**Selected excerpt**

▼

For our optimization, we specify a small scale of epochs and higher batch size as the proxy task. In detail, we first leverage the proxy task to search the optimal architecture. Then we exploit the weight sharing strategy, which uses the weights of step t to initialize the model at step t + 1. We evaluate the searched network architecture by computing the LPIPS reward between the ground truth image and the super-resolved image. With the learnable perceptual reward, we exploit the policy gradient [26] to train the LSTM controller. Based on the learned policy \(\pi \)(\(\cdot \)), we obtain the best-performing network architectures and the optimal reward loss function simultaneously. Finally, we apply the full task to retrain the acquired best-performing super-resolution network architecture from scratch. We also use the LPIPS loss to train the searched super-resolution network. The previous works [2] mentioned that only using perceptual quality to constrain the network may produce undesirable artifacts. Hence, we incorporate \(\ell _1\) loss in our final optimization. The overall loss of training the searched network architecture can be expressed as follows:

$$\begin{aligned} {l}_{total}=\alpha \frac{1}{N}\sum _{i=1}^{N} | {I}^\text {SR}_i-{I}^\text {HR}_i |+\beta {l}_\text {LPIPS}, \end{aligned}$$
(4)

where \(\alpha \) and \(\beta \) are the trade-off weights and N is the total number of images respectively. Specifically, we specified the parameters \(\alpha \)=0.8 and \(\beta \)=0.2 of our model.

Algorithm 1 details the training procedure of our NNR.

4 Experiments

4.1 Evaluation Dataset and Metric

In our experiments, we used the DIV2K dataset as the training data, and the commonly-used SR benchmarks, namely Set5 [1], Set14 [28], BSD100 [17] and Urban100 [5] as the testing datasets. All experiments were performed with a scale factor 4x between low-resolution and high-resolution images. For data augmentation, we used horizontal flip, verticle flip and rotation randomly.

We evaluated the trained model under the learned perceptual image patch similarity (LPIPS) and the peak signal-to-noise ratio (PSNR). Accordingly, we used LPIPS to measure the perceptual quality of the super-resolved images, where the lower the LPIPS value indicates better image visual quality. The PSNR is distortion-based measures that pays more attention to the fidelity of images. Obviously, the higher the PSNR value and the smaller the image distortion. Following the standard settings in  [10], we evaluated PSNR and LPIPS on the Y channel and RGB image respectively.

▲

**To be done**
A: Which dataset does the super-resolution excerpt use as its training data?
B: Reproduce the part of the records that opens with the line containing "order: Lepidoptera" and runs through the end of the records, with "common name" changed to "vernacular name" and everything else left as is.
The records have no connection to the super-resolution excerpt.

**Data entries**
▼

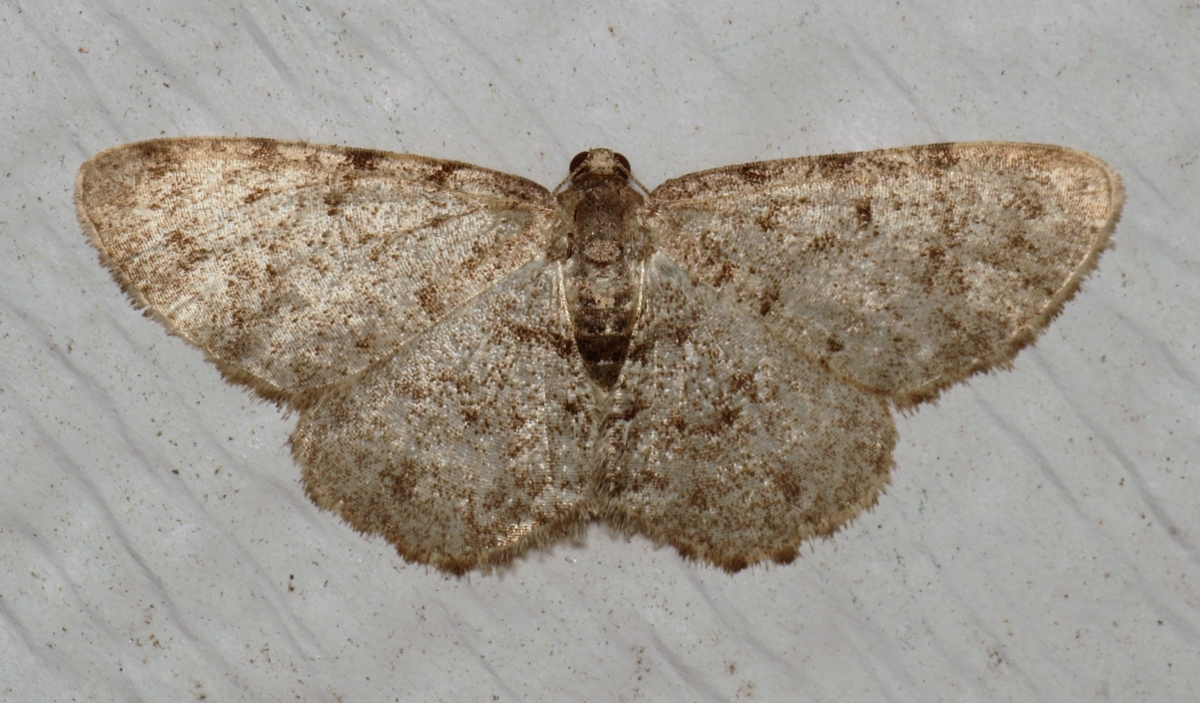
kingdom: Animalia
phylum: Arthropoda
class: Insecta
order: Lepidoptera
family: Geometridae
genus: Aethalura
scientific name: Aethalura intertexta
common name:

▲

**Answer list**
A: The DIV2K dataset.

B:
order: Lepidoptera
family: Geometridae
genus: Aethalura
scientific name: Aethalura intertexta
vernacular name:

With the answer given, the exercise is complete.